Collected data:
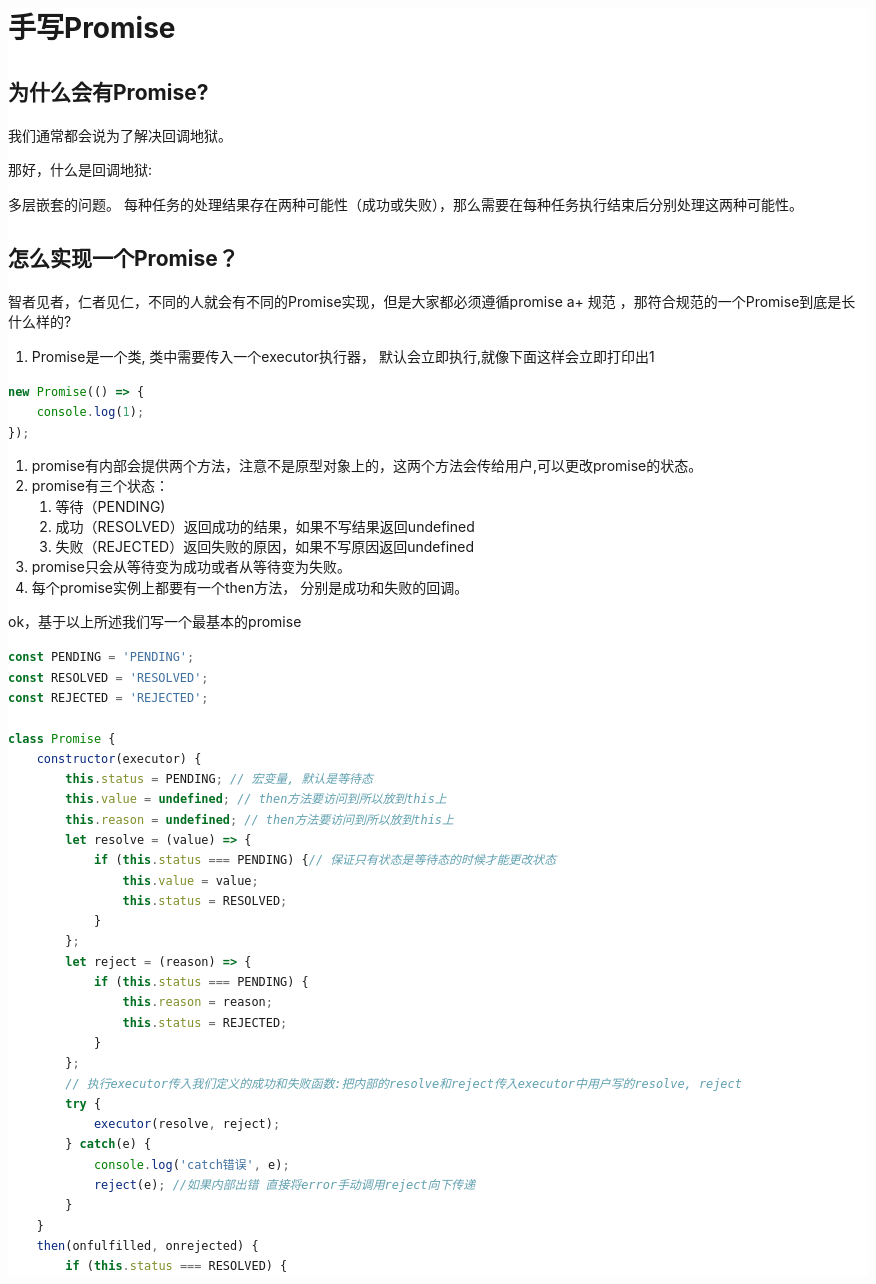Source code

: # 手写Promise

## 为什么会有Promise?

我们通常都会说为了解决回调地狱。

那好，什么是回调地狱:

多层嵌套的问题。 每种任务的处理结果存在两种可能性（成功或失败），那么需要在每种任务执行结束后分别处理这两种可能性。

## 怎么实现一个Promise？

智者见者，仁者见仁，不同的人就会有不同的Promise实现，但是大家都必须遵循promise a+ 规范 ，那符合规范的一个Promise到底是长什么样的?

1. Promise是一个类, 类中需要传入一个executor执行器， 默认会立即执行,就像下面这样会立即打印出1

```javascript
new Promise(() => {
	console.log(1);
});

```

1. promise有内部会提供两个方法，注意不是原型对象上的，这两个方法会传给用户,可以更改promise的状态。
2. promise有三个状态：
   1. 等待（PENDING)
   2. 成功（RESOLVED）返回成功的结果，如果不写结果返回undefined
   3. 失败（REJECTED）返回失败的原因，如果不写原因返回undefined
3. promise只会从等待变为成功或者从等待变为失败。
4. 每个promise实例上都要有一个then方法， 分别是成功和失败的回调。

ok，基于以上所述我们写一个最基本的promise

```javascript
const PENDING = 'PENDING';
const RESOLVED = 'RESOLVED';
const REJECTED = 'REJECTED';

class Promise {
	constructor(executor) {
		this.status = PENDING; // 宏变量, 默认是等待态
		this.value = undefined; // then方法要访问到所以放到this上
		this.reason = undefined; // then方法要访问到所以放到this上
		let resolve = (value) => {
			if (this.status === PENDING) {// 保证只有状态是等待态的时候才能更改状态
				this.value = value;
				this.status = RESOLVED;
			}
		};
		let reject = (reason) => {
			if (this.status === PENDING) {
				this.reason = reason;
				this.status = REJECTED;
			}
		};
		// 执行executor传入我们定义的成功和失败函数:把内部的resolve和reject传入executor中用户写的resolve, reject
		try {
			executor(resolve, reject);
		} catch(e) {
			console.log('catch错误', e);
			reject(e); //如果内部出错 直接将error手动调用reject向下传递
		}
	}
	then(onfulfilled, onrejected) {
		if (this.status === RESOLVED) {
```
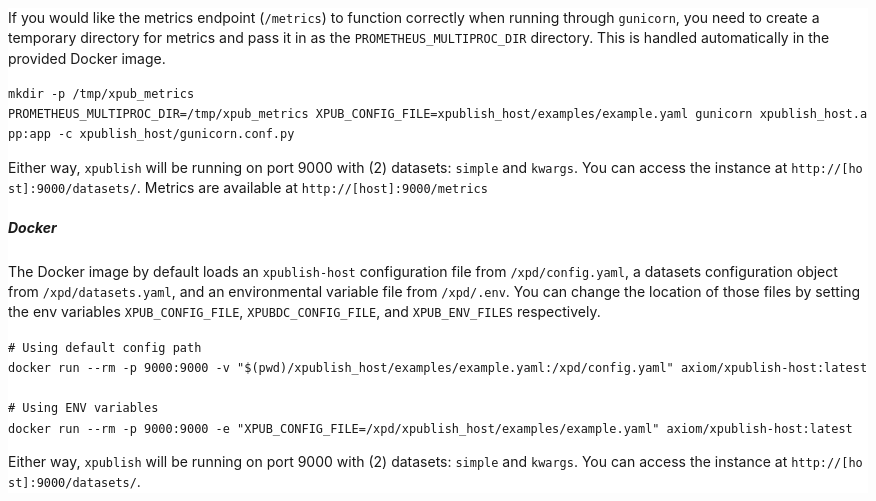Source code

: If you would like the metrics endpoint (`/metrics`) to function correctly when running through `gunicorn`, you need to create a temporary directory for metrics and pass it in as the `PROMETHEUS_MULTIPROC_DIR` directory. This is handled automatically in the provided Docker image.

```shell
mkdir -p /tmp/xpub_metrics
PROMETHEUS_MULTIPROC_DIR=/tmp/xpub_metrics XPUB_CONFIG_FILE=xpublish_host/examples/example.yaml gunicorn xpublish_host.app:app -c xpublish_host/gunicorn.conf.py
```

Either way, `xpublish` will be running on port 9000 with (2) datasets: `simple` and `kwargs`. You can access the instance at `http://[host]:9000/datasets/`. Metrics are available at `http://[host]:9000/metrics`

##### Docker

The Docker image by default loads an `xpublish-host` configuration file from `/xpd/config.yaml`, a datasets configuration object from `/xpd/datasets.yaml`, and an environmental variable file from `/xpd/.env`. You can change the location of those files by setting the env variables `XPUB_CONFIG_FILE`, `XPUBDC_CONFIG_FILE`, and `XPUB_ENV_FILES` respectively.

```shell
# Using default config path
docker run --rm -p 9000:9000 -v "$(pwd)/xpublish_host/examples/example.yaml:/xpd/config.yaml" axiom/xpublish-host:latest

# Using ENV variables
docker run --rm -p 9000:9000 -e "XPUB_CONFIG_FILE=/xpd/xpublish_host/examples/example.yaml" axiom/xpublish-host:latest
```

Either way, `xpublish` will be running on port 9000 with (2) datasets: `simple` and `kwargs`. You can access the instance at `http://[host]:9000/datasets/`.
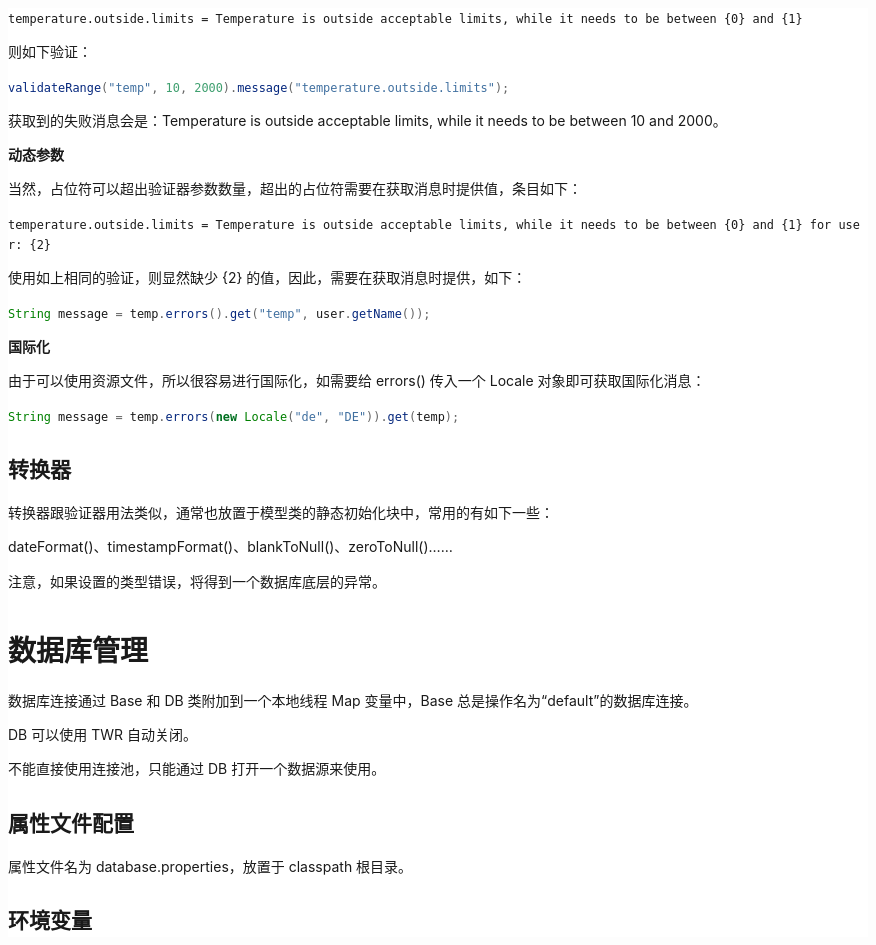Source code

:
 ```properties
temperature.outside.limits = Temperature is outside acceptable limits, while it needs to be between {0} and {1}
```

则如下验证：

```java
validateRange("temp", 10, 2000).message("temperature.outside.limits");
```

获取到的失败消息会是：Temperature is outside acceptable limits, while it needs to be between 10 and 2000。

**动态参数**

当然，占位符可以超出验证器参数数量，超出的占位符需要在获取消息时提供值，条目如下：

```properties
temperature.outside.limits = Temperature is outside acceptable limits, while it needs to be between {0} and {1} for user: {2}
```

使用如上相同的验证，则显然缺少 {2} 的值，因此，需要在获取消息时提供，如下：

```java
String message = temp.errors().get("temp", user.getName());
```

**国际化**

由于可以使用资源文件，所以很容易进行国际化，如需要给 errors() 传入一个 Locale 对象即可获取国际化消息：

```java
String message = temp.errors(new Locale("de", "DE")).get(temp);
```

## 转换器

转换器跟验证器用法类似，通常也放置于模型类的静态初始化块中，常用的有如下一些：

dateFormat()、timestampFormat()、blankToNull()、zeroToNull()……

注意，如果设置的类型错误，将得到一个数据库底层的异常。



# 数据库管理

数据库连接通过 Base 和 DB 类附加到一个本地线程 Map 变量中，Base 总是操作名为“default”的数据库连接。

DB 可以使用 TWR 自动关闭。

不能直接使用连接池，只能通过 DB 打开一个数据源来使用。

## 属性文件配置

属性文件名为 database.properties，放置于 classpath 根目录。

## 环境变量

What this task involves.
Search the entries above for lines containing the word "message", and copy each one.

Result of this task.
validateRange("temp", 10, 2000).message("temperature.outside.limits");
String message = temp.errors().get("temp", user.getName());
String message = temp.errors(new Locale("de", "DE")).get(temp);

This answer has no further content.